▶ _TEXTO EXTRAÍDO_
....................
Por consiguiente, la
Iglesia, a lo largo de toda su vida, mantiene con la Madre de Dios un vínculo que
comprende, en el misterio salvífico, el pasado, el presente y el futuro, y la venera como
madre espiritual de la humanidad y abogada de gracia.
3. El sentido del Año
Mariano
48. Precisamente el
vínculo especial de la humanidad con esta Madre me ha movido a proclamar en la Iglesia,
en el período que precede a la conclusión del segundo Milenio del nacimiento de Cristo,
un Año Mariano. Una iniciativa similar tuvo lugar ya en el pasado, cuando Pío XII
proclamó el 1954 como Año Mariano, con el fin de resaltar la santidad excepcional de la
Madre de Cristo, expresada en los misterios de su Inmaculada Concepción (definida
exactamente un siglo antes) y de su Asunción a los cielos. (141)
....................
▶ _REGISTROS GUARDADOS_
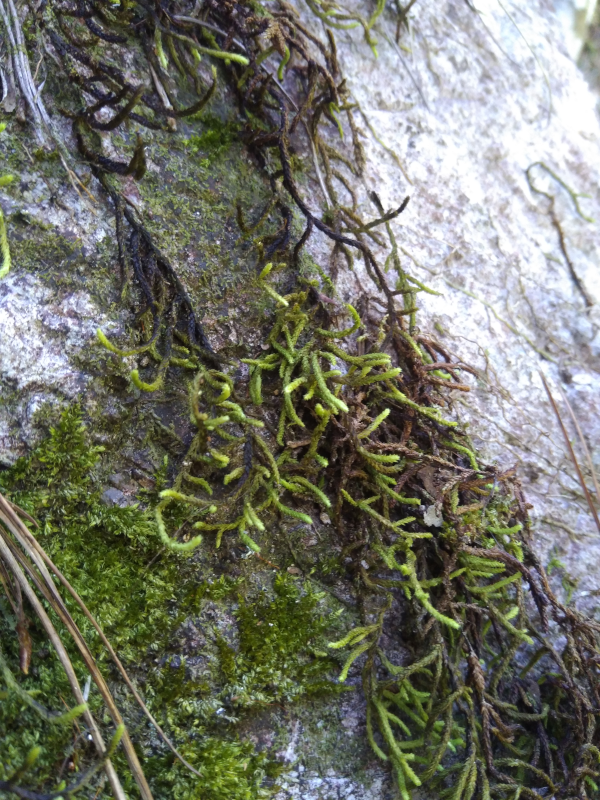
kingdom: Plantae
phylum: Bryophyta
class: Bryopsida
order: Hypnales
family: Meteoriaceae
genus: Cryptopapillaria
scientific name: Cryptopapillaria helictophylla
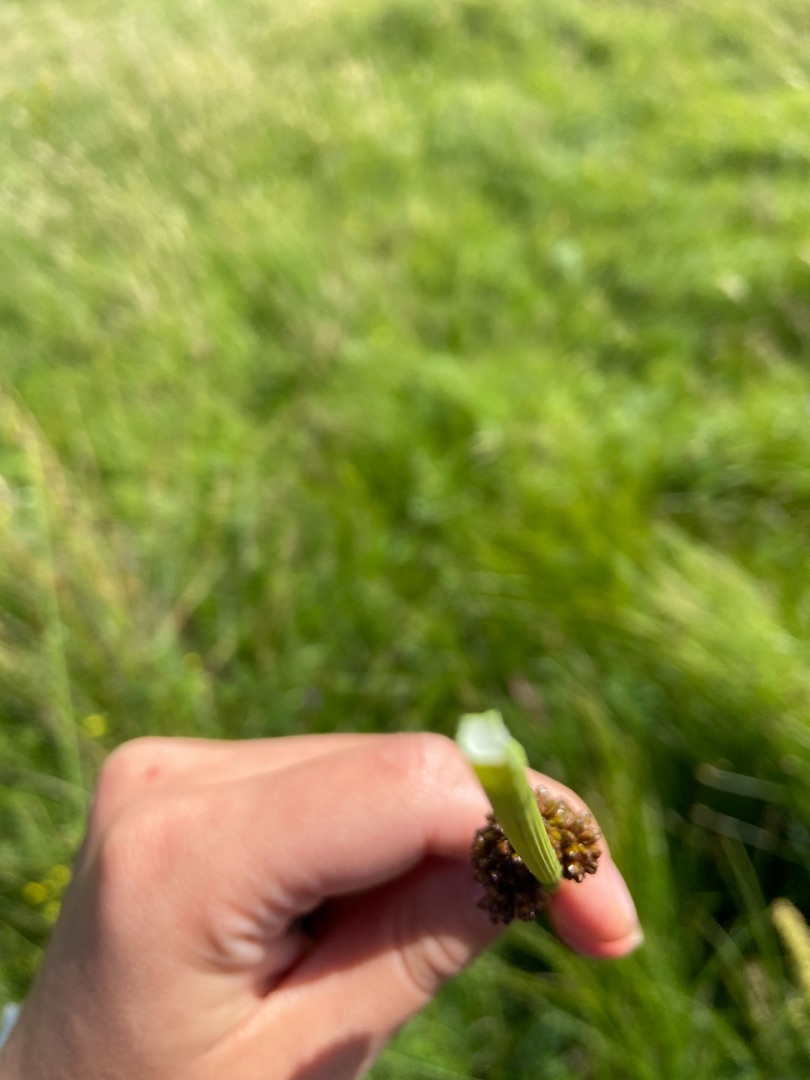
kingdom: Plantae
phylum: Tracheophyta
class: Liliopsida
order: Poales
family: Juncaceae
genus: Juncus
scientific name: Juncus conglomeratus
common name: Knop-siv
....................
▶ _EJERCICIO ESCRITO A_
Pasa todas las líneas del listado de seres vivos a una tabla Markdown con las columnas «Número» y «Línea del listado», sin renglones en blanco y sin incluir las fotos.
▶ _EJERCICIO ESCRITO B_
Sigue escribiendo el texto sobre el Año Mariano a partir de su última frase.
El texto y el listado no tienen nada que ver entre sí.

▶ _RESPUESTA A_
| Número | Línea del listado |
|---|---|
| 1 | kingdom: Plantae |
| 2 | phylum: Bryophyta |
| 3 | class: Bryopsida |
| 4 | order: Hypnales |
| 5 | family: Meteoriaceae |
| 6 | genus: Cryptopapillaria |
| 7 | scientific name: Cryptopapillaria helictophylla |
| 8 | kingdom: Plantae |
| 9 | phylum: Tracheophyta |
| 10 | class: Liliopsida |
| 11 | order: Poales |
| 12 | family: Juncaceae |
| 13 | genus: Juncus |
| 14 | scientific name: Juncus conglomeratus |
| 15 | common name: Knop-siv |

▶ _RESPUESTA B_
Ahora, siguiendo la
línea del Concilio Vaticano II, deseo poner de relieve la especial presencia de la Madre
de Dios en el misterio de Cristo y de su Iglesia. Esta es, en efecto, una dimensión
fundamental que brota de la mariología del Concilio, de cuya clausura nos separan ya más
de veinte años. El Sínodo extraordinario de los Obispos, que se ha realizado el año
1985, ha exhortado a todos a seguir fielmente el magisterio y las indicaciones del
Concilio. Se puede decir que en ellos -Concilio y Sínodo- está contenido lo que el mismo
Espíritu Santo desea «decir a la Iglesia» en la presente fase de la historia.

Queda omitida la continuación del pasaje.